Zapłacą klienci i akcjonariusze

Kiedy znajomi pytają mnie, dlaczego wybuchł kryzys finansowy, odpowiadam, że amerykańskie banki udzielały po prostu niezwykle ryzykownych kredytów. Później przepakowywały je w "bezpieczne" (i niezwykle skomplikowane) instrumenty i jako takie sprzedawały innym instytucjom.

22.10.2008 | aktual.: 22.10.2008 09:00

Przegląd dnia

Znajomi odpowiadają: i ktoś to kupował? Przecież to zwykła głupota. I dodają: czy oni nie wiedzieli, że to się tak skończy? Trudno jest się z taką diagnozą nie zgodzić. Równie trudno jednak wytłumaczyć, dlaczego prezesi banków, którym płaci się kilkadziesiąt milionów dolarów rocznie, popełniali takie błędy, za które teraz płacą podatnicy.

Te same osoby, które na co dzień nie czytają raportów naszych banków, pytają też: czy w Polsce ta sytuacja się nie powtórzy? W tym przypadku o odpowiedź jest jednak znacznie trudniej. Zapewniam ich, że polskie instytucje są bezpieczne, bo nie prowadziły tak ryzykownej polityki kredytowej. Natrafiam wówczas jednak na wiele zdroworozsądkowych argumentów: A kredyt na dowód? A raty pochłaniające większość dochodu? Trudno się z tym nie zgodzić.

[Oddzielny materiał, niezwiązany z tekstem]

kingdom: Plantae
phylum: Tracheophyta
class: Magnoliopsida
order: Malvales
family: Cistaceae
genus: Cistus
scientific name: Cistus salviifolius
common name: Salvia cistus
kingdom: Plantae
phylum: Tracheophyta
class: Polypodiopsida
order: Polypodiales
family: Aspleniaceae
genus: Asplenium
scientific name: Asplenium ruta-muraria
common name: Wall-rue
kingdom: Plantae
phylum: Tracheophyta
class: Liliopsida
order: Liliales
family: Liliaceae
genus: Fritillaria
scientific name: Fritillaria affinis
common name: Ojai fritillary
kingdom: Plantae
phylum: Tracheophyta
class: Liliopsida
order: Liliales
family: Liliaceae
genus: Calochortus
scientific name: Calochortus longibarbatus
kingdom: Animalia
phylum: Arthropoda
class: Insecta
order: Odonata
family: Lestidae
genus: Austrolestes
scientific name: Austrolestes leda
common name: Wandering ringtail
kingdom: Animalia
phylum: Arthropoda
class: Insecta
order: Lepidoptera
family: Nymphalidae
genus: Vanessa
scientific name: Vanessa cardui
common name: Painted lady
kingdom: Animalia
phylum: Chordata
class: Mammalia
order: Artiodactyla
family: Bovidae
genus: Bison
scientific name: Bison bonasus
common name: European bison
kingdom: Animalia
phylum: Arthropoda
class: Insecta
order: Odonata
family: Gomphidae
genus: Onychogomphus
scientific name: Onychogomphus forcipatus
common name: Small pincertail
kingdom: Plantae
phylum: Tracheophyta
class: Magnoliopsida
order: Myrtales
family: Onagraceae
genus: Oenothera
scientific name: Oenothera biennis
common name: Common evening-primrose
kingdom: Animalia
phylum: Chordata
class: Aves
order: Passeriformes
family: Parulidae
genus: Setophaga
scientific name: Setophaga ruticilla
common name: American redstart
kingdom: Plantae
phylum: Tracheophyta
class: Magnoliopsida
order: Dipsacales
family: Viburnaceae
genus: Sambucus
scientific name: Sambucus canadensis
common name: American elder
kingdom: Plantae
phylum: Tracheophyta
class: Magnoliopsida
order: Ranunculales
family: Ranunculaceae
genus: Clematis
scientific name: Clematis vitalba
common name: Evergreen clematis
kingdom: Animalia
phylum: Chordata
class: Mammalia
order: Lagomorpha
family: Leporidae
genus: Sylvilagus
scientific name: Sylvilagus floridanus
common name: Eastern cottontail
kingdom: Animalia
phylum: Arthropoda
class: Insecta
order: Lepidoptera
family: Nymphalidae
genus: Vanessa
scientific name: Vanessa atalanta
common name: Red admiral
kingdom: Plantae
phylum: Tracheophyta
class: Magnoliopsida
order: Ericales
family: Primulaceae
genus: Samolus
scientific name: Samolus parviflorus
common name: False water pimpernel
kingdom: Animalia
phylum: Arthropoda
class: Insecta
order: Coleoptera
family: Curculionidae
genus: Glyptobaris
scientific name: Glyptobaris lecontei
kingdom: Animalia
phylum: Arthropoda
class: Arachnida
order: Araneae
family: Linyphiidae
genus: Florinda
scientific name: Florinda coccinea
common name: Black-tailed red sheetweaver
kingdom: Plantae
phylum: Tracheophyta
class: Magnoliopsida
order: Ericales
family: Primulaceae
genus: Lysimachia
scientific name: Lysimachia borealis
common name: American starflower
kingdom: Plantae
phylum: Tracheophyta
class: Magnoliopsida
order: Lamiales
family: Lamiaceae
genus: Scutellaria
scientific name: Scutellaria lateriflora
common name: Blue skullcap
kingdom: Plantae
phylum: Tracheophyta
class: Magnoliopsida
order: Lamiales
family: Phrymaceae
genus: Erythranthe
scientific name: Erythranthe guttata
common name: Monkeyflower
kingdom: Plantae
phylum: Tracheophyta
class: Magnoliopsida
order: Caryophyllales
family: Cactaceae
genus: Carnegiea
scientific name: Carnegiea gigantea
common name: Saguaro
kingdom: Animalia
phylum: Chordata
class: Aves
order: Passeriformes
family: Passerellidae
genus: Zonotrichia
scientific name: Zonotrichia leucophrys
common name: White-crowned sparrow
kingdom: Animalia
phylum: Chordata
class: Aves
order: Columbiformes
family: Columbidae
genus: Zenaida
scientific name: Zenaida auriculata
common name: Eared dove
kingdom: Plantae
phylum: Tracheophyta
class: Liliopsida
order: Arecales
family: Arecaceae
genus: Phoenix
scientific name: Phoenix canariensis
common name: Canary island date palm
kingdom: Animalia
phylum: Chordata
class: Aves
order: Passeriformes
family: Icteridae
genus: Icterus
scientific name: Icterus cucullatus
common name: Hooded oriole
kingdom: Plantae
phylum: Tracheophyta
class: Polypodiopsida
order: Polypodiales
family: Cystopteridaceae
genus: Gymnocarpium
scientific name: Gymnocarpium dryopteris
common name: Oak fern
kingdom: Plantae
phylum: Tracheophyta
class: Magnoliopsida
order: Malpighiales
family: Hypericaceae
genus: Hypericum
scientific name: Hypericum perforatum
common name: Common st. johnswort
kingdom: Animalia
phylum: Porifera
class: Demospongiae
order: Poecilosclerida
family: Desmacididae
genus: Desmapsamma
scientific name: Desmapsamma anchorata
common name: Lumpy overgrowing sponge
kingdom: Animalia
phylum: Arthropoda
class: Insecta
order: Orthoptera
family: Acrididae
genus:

Teraz jednak straciłem kolejny argument - okazuje się bowiem, że nawet NBP wytyka polskim bankom niebezpiecznie niski współczynnik wypłacalności. Bank centralny ostrzega, że jeśli polskie instytucje nie zmienią swojej polityki, wkrótce będą musiały szukać dodatkowych kapitałów. I poszukają. W kieszeniach klientów, którym już zwiększają marże, i akcjonariuszy, którym wypłacą mniejsze dywidendy. Tak się właśnie kończy pogoń za zyskami.

Piotr Rutkowski

Tekst z kolumny nr 2 Gazety Giełdy Parkiet

finansekredytyparkiet
Wybrane dla Ciebie
Komentarze (0)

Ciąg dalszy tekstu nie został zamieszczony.